Wholesale VoIP Featured Article
Police in India Break Up Illegal VoIP Rings
VoIP fraud is a major issue in the telecom world today. Billions of dollars are lost each year to criminals who hijack VoIP services and run up charges, leaving the services providers or company purchasing the service with the bill. But VoIP fraud isn’t the only kind of VoIP that law enforcement seeks to shut down, particularly in many nations in Asia.

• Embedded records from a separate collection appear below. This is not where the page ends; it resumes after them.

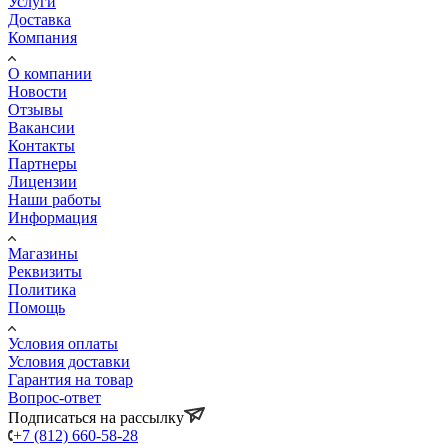
Услуги
Доставка
Компания
О компании
Новости
Отзывы
Вакансии
Контакты
Партнеры
Лицензии
Наши работы
Информация
Магазины
Реквизиты
Политика
Помощь
Условия оплаты
Условия доставки
Гарантия на товар
Вопрос-ответ
Подписаться на рассылку
+7 (812) 660-58-28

In some countries, particularly those with nationalized telephone service, officials strive to combat illegal voice over IP operations that allow callers to circumvent official telephony rules. In India, VoIP is illegal for telephone calls within the country unless the calls originate and terminate at VoIP endpoints without ever touching traditional telephony or mobile networks. Companies such as Skype (News - Alert) are prevented by law from providing virtual telephone numbers or a subscription to call phones in India. Rules set down by India’s Telecom Regulatory Authority of India (TRAI) guidelines make it illegal for Internet service providers (ISPs) or wholesale VoIP companies to have interconnection with PSTN/PLMN networks, which means IP-based VoIP calls cannot be mixed with PSTN calls (traditional landline and mobile calls).
With the TRAI guidelines in mind, police in the Maharashtra ATS and Latur district police divisions recently broke up several illegal VoIP (voice over internet telephony) exchanges that were reportedly being used by Pakistan intelligence agencies for espionage operations in India. The arrests followed a tip-off by Indian intelligence agencies. The accused arrested during the busts were running illegal telephone exchanges wherein international VOIP calls were routed through local mobile numbers.

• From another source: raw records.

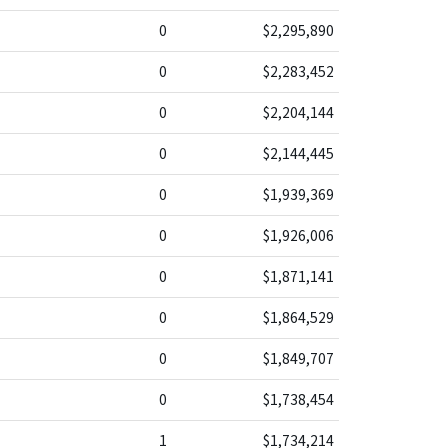
0
$2,295,890
0
$2,283,452
0
$2,204,144
0
$2,144,445
0
$1,939,369
0
$1,926,006
0
$1,871,141
0
$1,864,529
0
$1,849,707
0
$1,738,454
1
$1,734,214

The accused were allegedly using equipment to convert VoIP call from abroad into voice calls and illegally transferring those voice calls to recipients in India through illegal international gateway, according to the Times of India’s Rajshekhar Jhal.

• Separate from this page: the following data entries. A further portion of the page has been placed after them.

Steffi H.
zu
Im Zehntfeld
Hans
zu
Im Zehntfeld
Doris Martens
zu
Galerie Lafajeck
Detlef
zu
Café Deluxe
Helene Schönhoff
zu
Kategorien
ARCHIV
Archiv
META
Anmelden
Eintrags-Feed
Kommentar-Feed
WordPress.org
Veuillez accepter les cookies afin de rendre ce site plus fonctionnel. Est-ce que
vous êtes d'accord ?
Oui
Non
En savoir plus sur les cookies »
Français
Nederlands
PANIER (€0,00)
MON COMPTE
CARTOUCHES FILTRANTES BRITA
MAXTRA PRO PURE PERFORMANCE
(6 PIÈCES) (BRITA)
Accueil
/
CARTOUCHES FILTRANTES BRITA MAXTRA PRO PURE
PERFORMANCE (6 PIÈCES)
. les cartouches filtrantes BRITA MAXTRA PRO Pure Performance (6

“It is learnt that this type of illegal VoIP exchanges were used by Intelligence agency of the neighboring country to acquire sensitive military information,” wrote Jhal. “Two suspects have been arrested and raids are on to nab others. As per the preliminary verification by DOT officials indicates a loss of revenue to the exchequer to the tune of about Rs 15 Crores.” (150 million Rs, or about $9.6 billion)
In the first police operation, a 33-year-old man running a fake telecommunication junction was arrested. Police found 96 SIM cards, three machines for call transforming (illegal international VoIP gateways) and a pair of computers, all of which were seized. The second raid shut down another illegal telecommunications shop, where officials seized two illegal international gateways, 14 SIM cards and other electronic material. Arrests were made for a third operation, where police confiscated 64 SIM cards, one laptop, two unauthorized international gateway machines and other material. In the latter operation, the suspect was a mobile SIM card distributor.